North East Connected

St Teresa’s Hospice 30th celebration and campaign launch

CaptureA PIONEERING hospice yesterday celebrated a landmark in its history with a pledge to continue its innovative work for generations to come.

Key figures in the establishment and development of St Teresa’s Hospice were taken on a whirlwind tour of the past, present and future of a unique facility that has served Darlington, South West Durham and North Yorkshire for three decades.

Special guest of honour was Yvonne Rowe, the lady who sparked a powerful movement that has cared for those with life limiting illnesses and shattered taboos surrounding death and dying.

Her open letter to the community, sent to The Evening Despatch, The Northern Echo and the Darlington and Stockton Times, prompted a groundswell of support that founded St Teresa’s Hospice.

“I still find it hard to believe the impact my letter had,” said Mrs Rowe. “I thought we would have to fight for every penny and I would not see it in my lifetime.”

But editor of The Northern Echo Peter Barron told around 60 guests at a celebration event: “I don’t think a letter has ever been published that has made such a difference to people’s lives.

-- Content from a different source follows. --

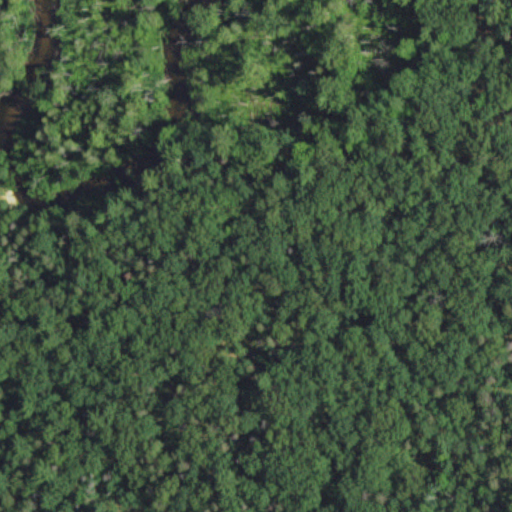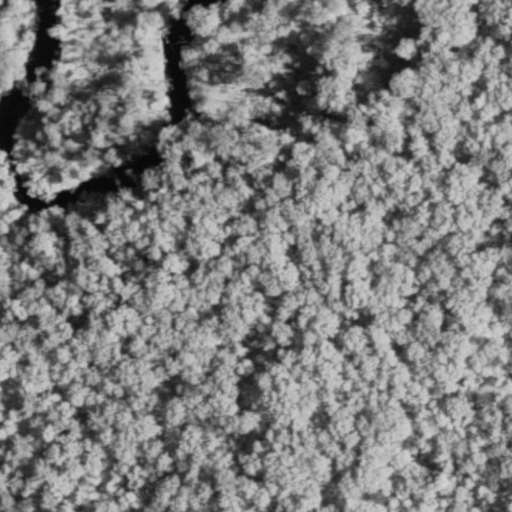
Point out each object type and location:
river: (83, 187)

It led to something incredible that has changed the world for the people of this community.”

Darlington’s mayor Tom Nutt hosted the special event for people who had a personal connection to St Teresa’s Hospice, including volunteers, patients, carers and companies.

Hospice chief executive Jane Bradshaw read Yvonne’s personal account of the motivation behind the letter, prompted by the plight of her close friend Mary Hester who was seriously ill at the time.

The cause was also taken up instantly by Lillian Elliott, who called for the public meeting and Tony Morris, who became the first volunteer chairman.

The celebration heard of the sterling work carried out by the hospice and its army of 400 volunteers.

Hospice chairman and retired GP Harry Byrne said: “I remember the time before the hospice when people spent their last days of life in a side room of the hospital and relatives received very little in the way of support.”

Hospice at Home team leader Helen Wrigley spoke of the development of the service while head of nursing Alison Marshall described how the day services gave patients greater choice on their own care.

Nurse consultant Sheila Dawson added: “We don’t just deal with end of life care we can prevent premature dying. Often patients are discharged and can enjoy a better quality of life at home.”

Bereavement worker Ben Bourne told the audience about the work with families and children in particular while director of clinical services Victoria Ashley outlined the many innovations around palliative care, including the recently approved pilot of the Rapid Response Service, a 24 hour a day initiative providing people with help within the hour.

Guests heard from hospice president Alasdair MacConachie who described the organisation as “the most fulfilling challenge of my life”.

Simon Hawkins, of Urban & Civic, the development company behind Darlington’s new Feethams leisure complex, told guests why his company had adopted the hospice as its charity and Nordic Focus Training Group executive director Peter Robinson spoke of how the hospice had helped his mother.

Mrs Bradshaw then outlined the future including the soon-to-be opened £1.2m 10-bed inpatient unit. She said: “We got the very best people, Niven Architects, to design it and it will be just as welcoming as the Woodlands.

“But what won’t change will be the level of expertise on offer. The hospice is the embodiment of people helping other people and we are going to need help in the future, continued help for our patients.”